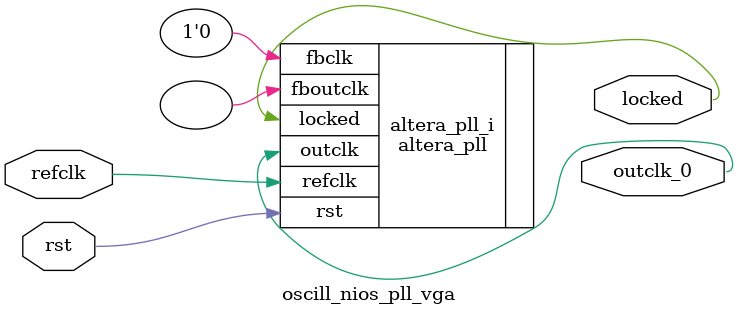
<source format=v>
`timescale 1ns/10ps
module  oscill_nios_pll_vga(

	// interface 'refclk'
	input wire refclk,

	// interface 'reset'
	input wire rst,

	// interface 'outclk0'
	output wire outclk_0,

	// interface 'locked'
	output wire locked
);

	altera_pll #(
		.fractional_vco_multiplier("false"),
		.reference_clock_frequency("50.0 MHz"),
		.operation_mode("direct"),
		.number_of_clocks(1),
		.output_clock_frequency0("25.000000 MHz"),
		.phase_shift0("0 ps"),
		.duty_cycle0(50),
		.output_clock_frequency1("0 MHz"),
		.phase_shift1("0 ps"),
		.duty_cycle1(50),
		.output_clock_frequency2("0 MHz"),
		.phase_shift2("0 ps"),
		.duty_cycle2(50),
		.output_clock_frequency3("0 MHz"),
		.phase_shift3("0 ps"),
		.duty_cycle3(50),
		.output_clock_frequency4("0 MHz"),
		.phase_shift4("0 ps"),
		.duty_cycle4(50),
		.output_clock_frequency5("0 MHz"),
		.phase_shift5("0 ps"),
		.duty_cycle5(50),
		.output_clock_frequency6("0 MHz"),
		.phase_shift6("0 ps"),
		.duty_cycle6(50),
		.output_clock_frequency7("0 MHz"),
		.phase_shift7("0 ps"),
		.duty_cycle7(50),
		.output_clock_frequency8("0 MHz"),
		.phase_shift8("0 ps"),
		.duty_cycle8(50),
		.output_clock_frequency9("0 MHz"),
		.phase_shift9("0 ps"),
		.duty_cycle9(50),
		.output_clock_frequency10("0 MHz"),
		.phase_shift10("0 ps"),
		.duty_cycle10(50),
		.output_clock_frequency11("0 MHz"),
		.phase_shift11("0 ps"),
		.duty_cycle11(50),
		.output_clock_frequency12("0 MHz"),
		.phase_shift12("0 ps"),
		.duty_cycle12(50),
		.output_clock_frequency13("0 MHz"),
		.phase_shift13("0 ps"),
		.duty_cycle13(50),
		.output_clock_frequency14("0 MHz"),
		.phase_shift14("0 ps"),
		.duty_cycle14(50),
		.output_clock_frequency15("0 MHz"),
		.phase_shift15("0 ps"),
		.duty_cycle15(50),
		.output_clock_frequency16("0 MHz"),
		.phase_shift16("0 ps"),
		.duty_cycle16(50),
		.output_clock_frequency17("0 MHz"),
		.phase_shift17("0 ps"),
		.duty_cycle17(50),
		.pll_type("General"),
		.pll_subtype("General")
	) altera_pll_i (
		.rst	(rst),
		.outclk	({outclk_0}),
		.locked	(locked),
		.fboutclk	( ),
		.fbclk	(1'b0),
		.refclk	(refclk)
	);
endmodule


</source>
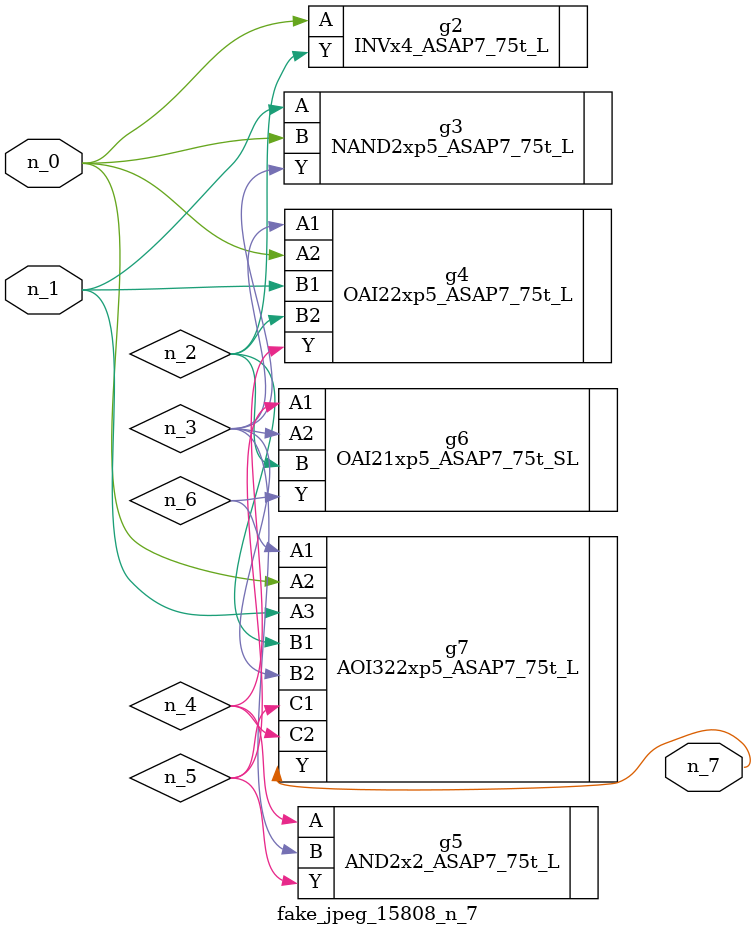
<source format=v>
module fake_jpeg_15808_n_7 (n_0, n_1, n_7);

input n_0;
input n_1;

output n_7;

wire n_2;
wire n_3;
wire n_4;
wire n_6;
wire n_5;

INVx4_ASAP7_75t_L g2 ( 
.A(n_0),
.Y(n_2)
);

NAND2xp5_ASAP7_75t_L g3 ( 
.A(n_1),
.B(n_0),
.Y(n_3)
);

OAI22xp5_ASAP7_75t_L g4 ( 
.A1(n_3),
.A2(n_0),
.B1(n_1),
.B2(n_2),
.Y(n_4)
);

AND2x2_ASAP7_75t_L g5 ( 
.A(n_4),
.B(n_3),
.Y(n_5)
);

OAI21xp5_ASAP7_75t_SL g6 ( 
.A1(n_5),
.A2(n_3),
.B(n_2),
.Y(n_6)
);

AOI322xp5_ASAP7_75t_L g7 ( 
.A1(n_6),
.A2(n_0),
.A3(n_1),
.B1(n_2),
.B2(n_3),
.C1(n_5),
.C2(n_4),
.Y(n_7)
);


endmodule
</source>
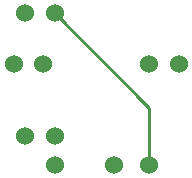
<source format=gbl>
G04 Layer: BottomLayer*
G04 EasyEDA v6.4.7, 2020-11-02T22:22:41--5:00*
G04 f05881e945704cecbeccc323a2f2ae3c,b7756ed7ca0c4192a86fef36f494ae1e,NaN*
G04 Gerber Generator version 0.2*
G04 Scale: 100 percent, Rotated: No, Reflected: No *
G04 Dimensions in millimeters *
G04 leading zeros omitted , absolute positions ,3 integer and 3 decimal *
%FSLAX33Y33*%
%MOMM*%
G90*
D02*

%ADD10C,0.254000*%
%ADD12C,1.524000*%

%LPD*%
G54D10*
G01X12999Y2499D02*
G01X12999Y7316D01*
G01X4999Y15316D01*
G54D12*
G01X12999Y2499D03*
G01X9999Y2499D03*
G01X4999Y2489D03*
G01X1499Y11000D03*
G01X12999Y11000D03*
G01X15500Y11000D03*
G01X3999Y11000D03*
G01X2500Y15316D03*
G01X4999Y15316D03*
G01X2500Y4902D03*
G01X4999Y4902D03*
M00*
M02*

</source>
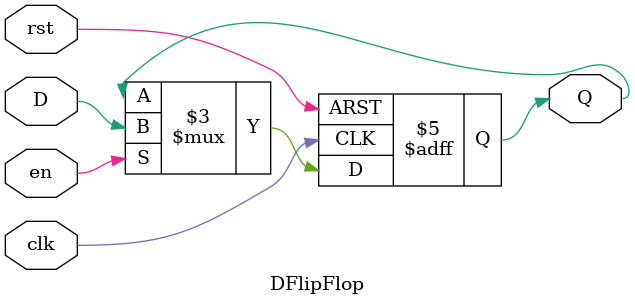
<source format=v>
module DFlipFlop
(input clk, input rst, input D,input en, output reg Q);
always @ (posedge clk or posedge rst)
if (rst) begin
Q <= 1'b0;
end 
else if(en==1) begin
Q <= D;
end
endmodule 

</source>
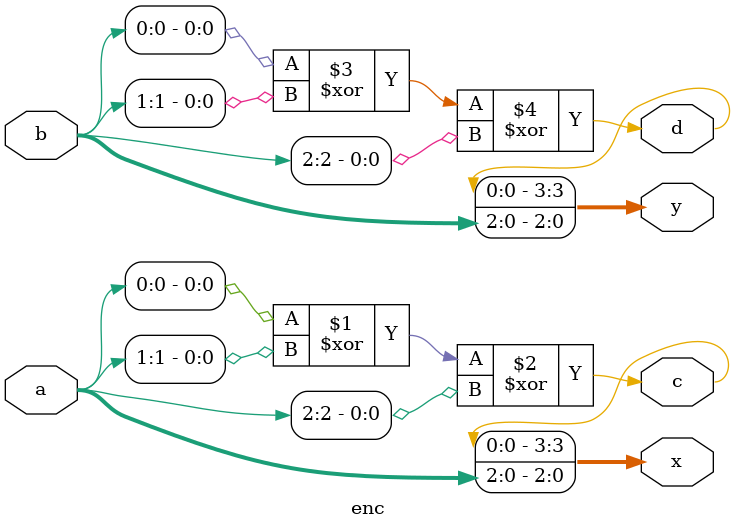
<source format=v>
module enc(a,b,c,d,x,y);
input [2:0]a;
input [2:0]b;
output c,d;
output [3:0]x,y;
assign c=a[0]^a[1]^a[2];
assign d=b[0]^b[1]^b[2];
assign x[0]=a[0];
assign x[1]=a[1];
assign x[2]=a[2];
assign y[0]=b[0];
assign y[1]=b[1];
assign y[2]=b[2];
assign x[3]=c;
assign y[3]=d;
endmodule
</source>
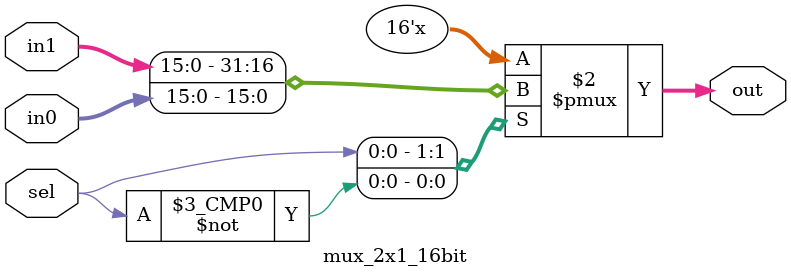
<source format=v>
module mux_2x1_16bit(sel, out, in1, in0);

input [15:0] in1, in0;
input  sel;
output reg [15:0] out;
always @(*)
begin
case (sel)
1'b1: out = in1;
1'b0: out = in0;

endcase
end
endmodule
</source>
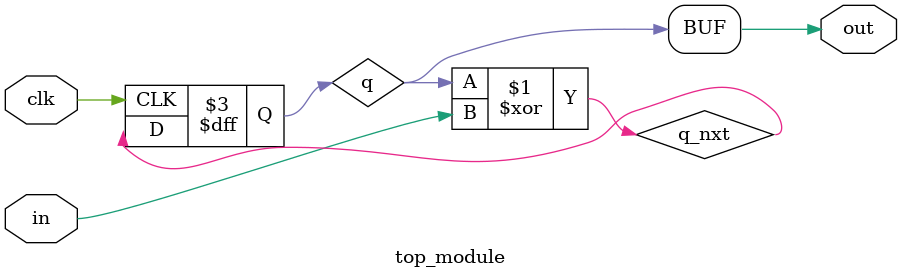
<source format=v>
module top_module (
    input clk,
    input in, 
    output out
);

reg q;
wire q_nxt = q ^ in;
always @(posedge clk) q <= q_nxt;
assign out = q;

endmodule
</source>
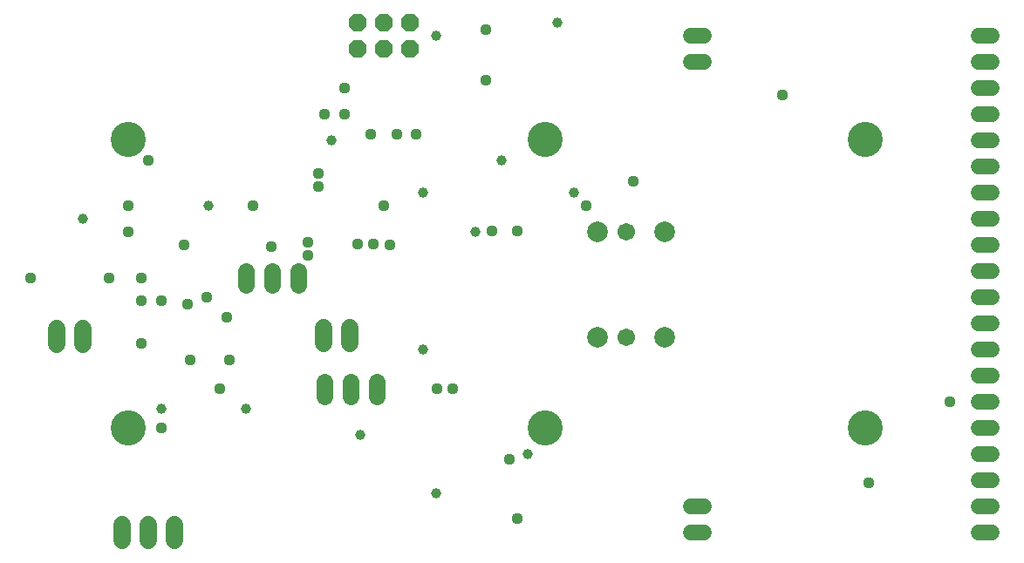
<source format=gbs>
G75*
G70*
%OFA0B0*%
%FSLAX24Y24*%
%IPPOS*%
%LPD*%
%AMOC8*
5,1,8,0,0,1.08239X$1,22.5*
%
%ADD10C,0.1340*%
%ADD11OC8,0.0680*%
%ADD12C,0.0595*%
%ADD13C,0.0674*%
%ADD14C,0.0789*%
%ADD15C,0.0680*%
%ADD16C,0.0640*%
%ADD17C,0.0390*%
%ADD18C,0.0440*%
D10*
X004361Y005876D03*
X020306Y005876D03*
X032510Y005876D03*
X032510Y016900D03*
X020306Y016900D03*
X004361Y016900D03*
D11*
X013111Y020361D03*
X014111Y020361D03*
X015111Y020361D03*
X015111Y021361D03*
X014111Y021361D03*
X013111Y021361D03*
D12*
X025854Y020862D02*
X026369Y020862D01*
X026369Y019862D02*
X025854Y019862D01*
X036854Y019862D02*
X037369Y019862D01*
X037369Y020862D02*
X036854Y020862D01*
X036854Y018862D02*
X037369Y018862D01*
X037369Y017862D02*
X036854Y017862D01*
X036854Y016862D02*
X037369Y016862D01*
X037369Y015862D02*
X036854Y015862D01*
X036854Y014862D02*
X037369Y014862D01*
X037369Y013862D02*
X036854Y013862D01*
X036854Y012862D02*
X037369Y012862D01*
X037369Y011862D02*
X036854Y011862D01*
X036854Y010862D02*
X037369Y010862D01*
X037369Y009862D02*
X036854Y009862D01*
X036854Y008862D02*
X037369Y008862D01*
X037369Y007862D02*
X036854Y007862D01*
X036854Y006862D02*
X037369Y006862D01*
X037369Y005862D02*
X036854Y005862D01*
X036854Y004862D02*
X037369Y004862D01*
X037369Y003862D02*
X036854Y003862D01*
X036854Y002862D02*
X037369Y002862D01*
X037369Y001862D02*
X036854Y001862D01*
X026369Y001862D02*
X025854Y001862D01*
X025854Y002862D02*
X026369Y002862D01*
D13*
X023386Y009333D03*
X023386Y013388D03*
D14*
X022284Y013388D03*
X024843Y013388D03*
X024843Y009333D03*
X022284Y009333D03*
D15*
X004111Y002161D02*
X004111Y001561D01*
X005111Y001561D02*
X005111Y002161D01*
X006111Y002161D02*
X006111Y001561D01*
X002611Y009061D02*
X002611Y009661D01*
X001611Y009661D02*
X001611Y009061D01*
X011837Y009108D02*
X011837Y009708D01*
X012837Y009708D02*
X012837Y009108D01*
D16*
X012861Y007641D02*
X012861Y007081D01*
X011861Y007081D02*
X011861Y007641D01*
X013861Y007641D02*
X013861Y007081D01*
X010861Y011331D02*
X010861Y011891D01*
X009861Y011891D02*
X009861Y011331D01*
X008861Y011331D02*
X008861Y011891D01*
D17*
X007423Y014361D03*
X012111Y016861D03*
X015611Y014861D03*
X017611Y013361D03*
X021386Y014861D03*
X018611Y016111D03*
X016111Y020861D03*
X020761Y021361D03*
X002611Y013861D03*
X005611Y006611D03*
X008861Y006611D03*
X013236Y005611D03*
X016111Y003361D03*
X019611Y004861D03*
X015611Y008861D03*
D18*
X016161Y007386D03*
X016761Y007386D03*
X018936Y004686D03*
X019211Y002411D03*
X008236Y008486D03*
X006736Y008486D03*
X007861Y007361D03*
X005611Y005861D03*
X004861Y009111D03*
X006611Y010611D03*
X007361Y010861D03*
X008111Y010111D03*
X005611Y010736D03*
X004861Y010736D03*
X004861Y011611D03*
X003611Y011611D03*
X004361Y013361D03*
X004361Y014361D03*
X005111Y016111D03*
X009111Y014361D03*
X011236Y012986D03*
X011236Y012486D03*
X009811Y012811D03*
X013111Y012923D03*
X013711Y012898D03*
X014361Y012861D03*
X014111Y014361D03*
X011611Y015111D03*
X011611Y015611D03*
X013611Y017111D03*
X014611Y017111D03*
X015361Y017111D03*
X012611Y017861D03*
X011861Y017861D03*
X012611Y018861D03*
X018011Y019161D03*
X018011Y021111D03*
X023661Y015311D03*
X021873Y014361D03*
X019211Y013411D03*
X018261Y013411D03*
X029361Y018611D03*
X035761Y006861D03*
X032661Y003761D03*
X006486Y012861D03*
X000611Y011611D03*
M02*

</source>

---------------

> _WHAT IS EXPECTED_
Taking the material above, extract exactly and only the lines from the line with "X013611Y017111D03*" to the line with "X006486Y012861D03*", inclusive of both.

> _FINAL ANSWER_
X013611Y017111D03*
X014611Y017111D03*
X015361Y017111D03*
X012611Y017861D03*
X011861Y017861D03*
X012611Y018861D03*
X018011Y019161D03*
X018011Y021111D03*
X023661Y015311D03*
X021873Y014361D03*
X019211Y013411D03*
X018261Y013411D03*
X029361Y018611D03*
X035761Y006861D03*
X032661Y003761D03*
X006486Y012861D03*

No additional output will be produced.